Adjata Kamara et Delphine Djiraibe distinguées

L’une est une chercheuse ivoirienne, spécialiste de la culture de l’igname. L’autre est une avocate, militante des droits de l’homme au Tchad. Elles viennent toutes deux de recevoir une importante distinction internationale qui met leur action en valeur.
Le géant des cosmétiques L’Oréal et l’Unesco ont honoré des femmes de science dans cinq régions du monde pour leurs contributions exceptionnelles à la recherche. Depuis sa création en 1998, le prix a permis de rendre hommage et de soutenir 3 900 femmes scientifiques dans le monde.
Voici treize ans, un prix a été créé pour récompenser les jeunes talents d’Afrique subsaharienne. Chaque année, vingt chercheuses africaines sont reconnues et récompensées pour leurs travaux scientifiques destinés à avoir un impact sur l’avenir de notre planète.
L’une de ces jeunes femmes, Adjata Kamara, est fascinée par la production alimentaire depuis qu’elle sait lire. Essayer de comprendre pourquoi la plantation de mangues de son père produisait moins que les années précédentes est devenu une énigme qu’elle était déterminée à résoudre.
Aujourd’hui âgée de 25 ans, Adjata Kamara, originaire de Côte d’Ivoire, doctorante en agriculture durable, biodiversité et changement climatique. Elle a été reconnue par L’Oréal-Unesco pour ses recherches innovantes sur l’igname, un aliment de base important pour son pays, la Côte d’Ivoire étant le troisième producteur du continent après le Nigeria et le Bénin.
« Nous avons remarqué que le temps de stockage de l’igname a fortement diminué : il y a dix ans, nous voyions la pourriture apparaître deux à trois mois après la récolte, aujourd’hui, c’est après une ou deux semaines », explique Adjata Kamara.
Ses recherches ont montré que les pesticides chimiques sont une solution à court terme qui prive le sol d’éléments nutritifs importants pour les futures plantations et que, de plus, certaines méthodes agricoles endommagent les racines des cultures.
Son objectif est de développer des biopesticides utilisant des matériaux naturels provenant de plantes, de champignons et de bactéries bénéfiques qui créent une relation symbiotique avec les racines des plantes. Ses recherches actuelles ont donné des résultats « satisfaisants » en laboratoire et sur de petites parcelles de terre où elles sont testées.
Elle commence triomphalement l’année 2023 avec un prix de 10 000 euros à son actif, qu’elle utilisera pour faire avancer ses recherches.
Son histoire est un modèle pour d’autres jeunes femmes qui travaillent déjà dans le domaine des sciences ou qui envisagent de le faire en Afrique subsaharienne, une région actuellement sous-représentée sur la scène mondiale et qui a pourtant tant à gagner des ressources scientifiques.

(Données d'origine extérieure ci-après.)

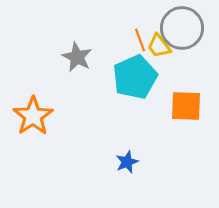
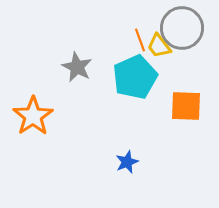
gray star: moved 10 px down
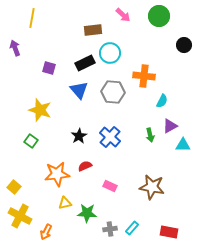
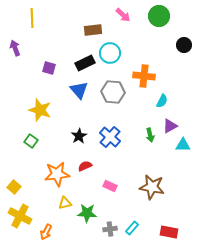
yellow line: rotated 12 degrees counterclockwise
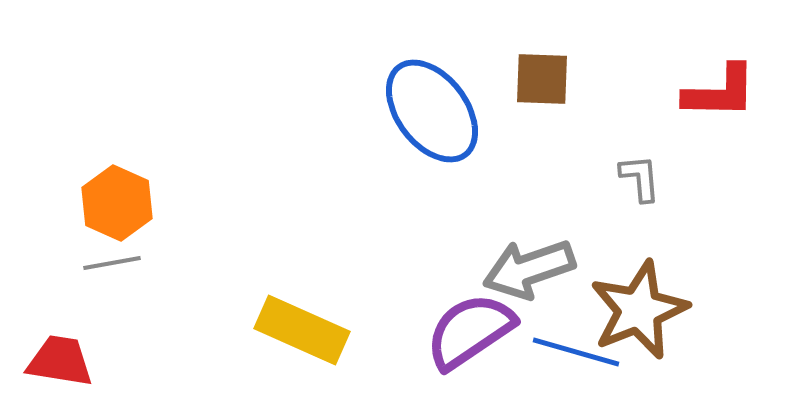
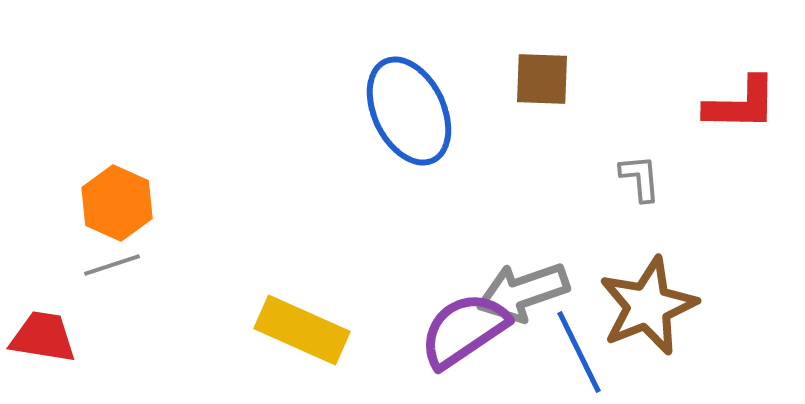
red L-shape: moved 21 px right, 12 px down
blue ellipse: moved 23 px left; rotated 11 degrees clockwise
gray line: moved 2 px down; rotated 8 degrees counterclockwise
gray arrow: moved 6 px left, 23 px down
brown star: moved 9 px right, 4 px up
purple semicircle: moved 6 px left, 1 px up
blue line: moved 3 px right; rotated 48 degrees clockwise
red trapezoid: moved 17 px left, 24 px up
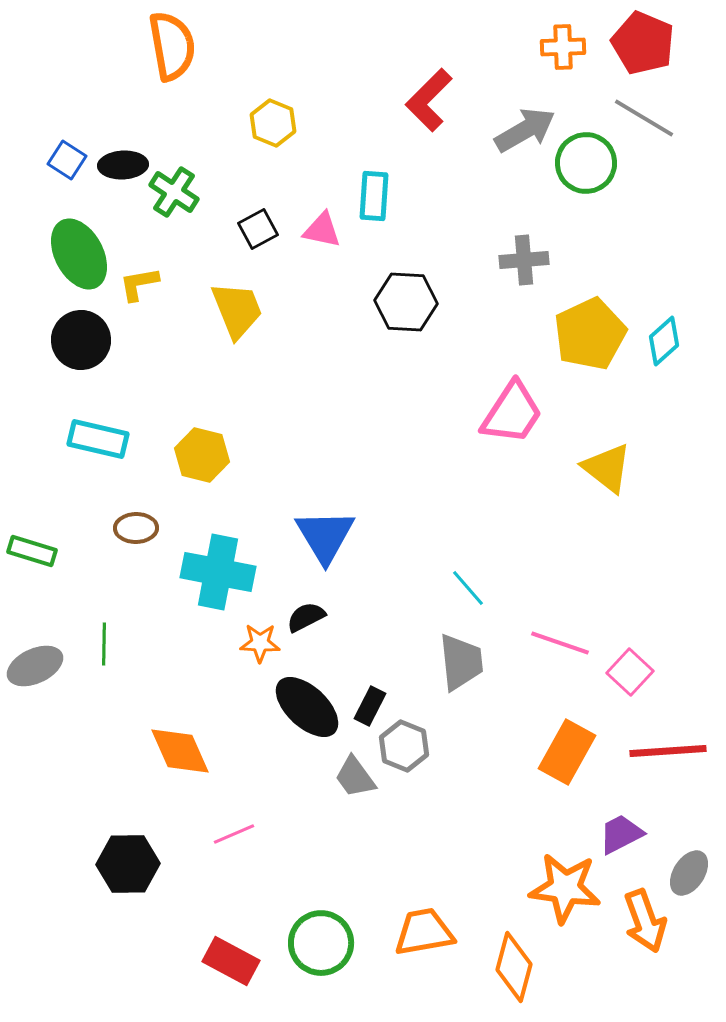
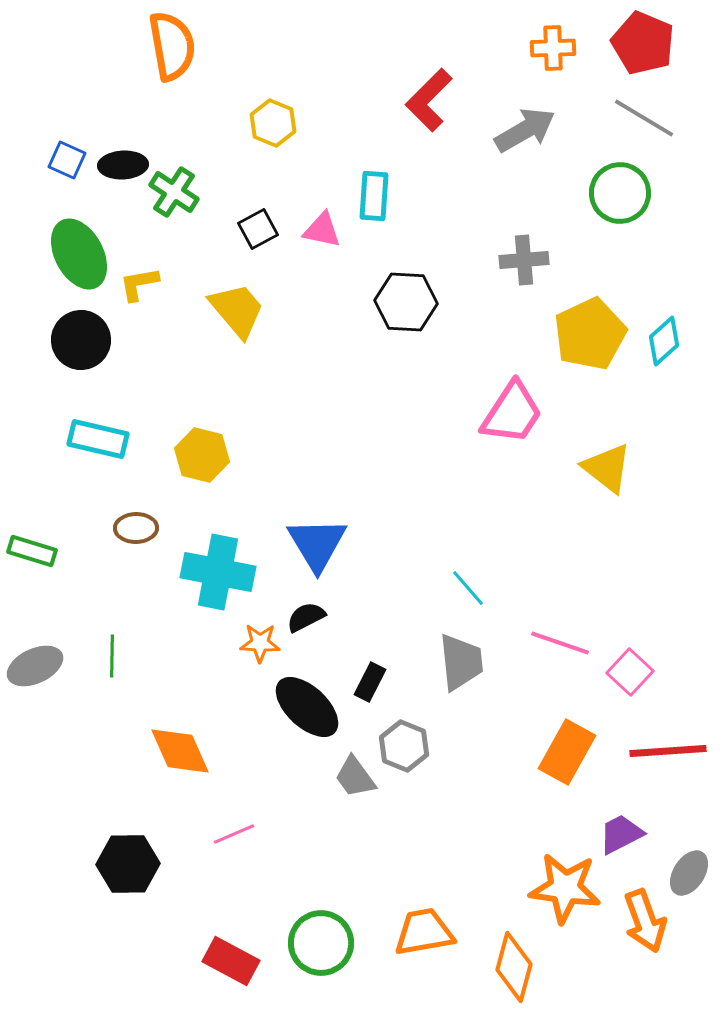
orange cross at (563, 47): moved 10 px left, 1 px down
blue square at (67, 160): rotated 9 degrees counterclockwise
green circle at (586, 163): moved 34 px right, 30 px down
yellow trapezoid at (237, 310): rotated 18 degrees counterclockwise
blue triangle at (325, 536): moved 8 px left, 8 px down
green line at (104, 644): moved 8 px right, 12 px down
black rectangle at (370, 706): moved 24 px up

Delphine Kemneloum Djiraibe, militante des droits de l’homme
Martin Ennals était un avocat britannique et un militant des droits de l’homme très réputé pour son travail avec Amnesty International de 1968 à 1980. Il est décédé en 1991 et, en hommage à son travail remarquable, le prix Outstanding Human Rights Defender Award a été créé et est décerné chaque année.
Les lauréats ont fait preuve d’un engagement extraordinaire en faveur de la protection et de la promotion des droits de l’homme, souvent contre vents et marées et au péril de leur vie.
Cette année, trois personnes ont reçu ce prix, dont la Tchadienne Delphine Kemneloum Djiraibe, qui a non seulement été l’une des premières avocates, mais qui est également devenue une pionnière des droits de l’homme dans son pays.
Ce n’est pas sa première récompense. En 2005, elle a reçu le prix Robert F. J. Kennedy des droits de l’homme pour ses efforts incessants. Pendant plus de trente ans, elle a défié les pouvoirs en place et défendu les victimes. Elle a joué un rôle clé dans la condamnation de l’ancien dictateur Hissene Habre, qui s’est enfui au Sénégal après avoir été chassé du pouvoir en 1990. Elle a participé à la bataille résolue menée pendant des années pour qu’il soit jugé et a finalement obtenu gain de cause en 2016 lorsqu’il a été reconnu coupable par un tribunal international au Sénégal.
Aujourd’hui, elle dirige l’organisation non gouvernementale Public Interest Law Centre (PILC), qui forme des bénévoles et apporte son soutien à ceux qui cherchent à obtenir justice pour les violations de leurs droits. Elle s’est également montrée particulièrement active dans la lutte contre la violence fondée sur le genre et projette de créer le tout premier centre de conseil pour les femmes au Tchad. Elle a reçu cette distinction bien méritée à Genève le 16 février 2023.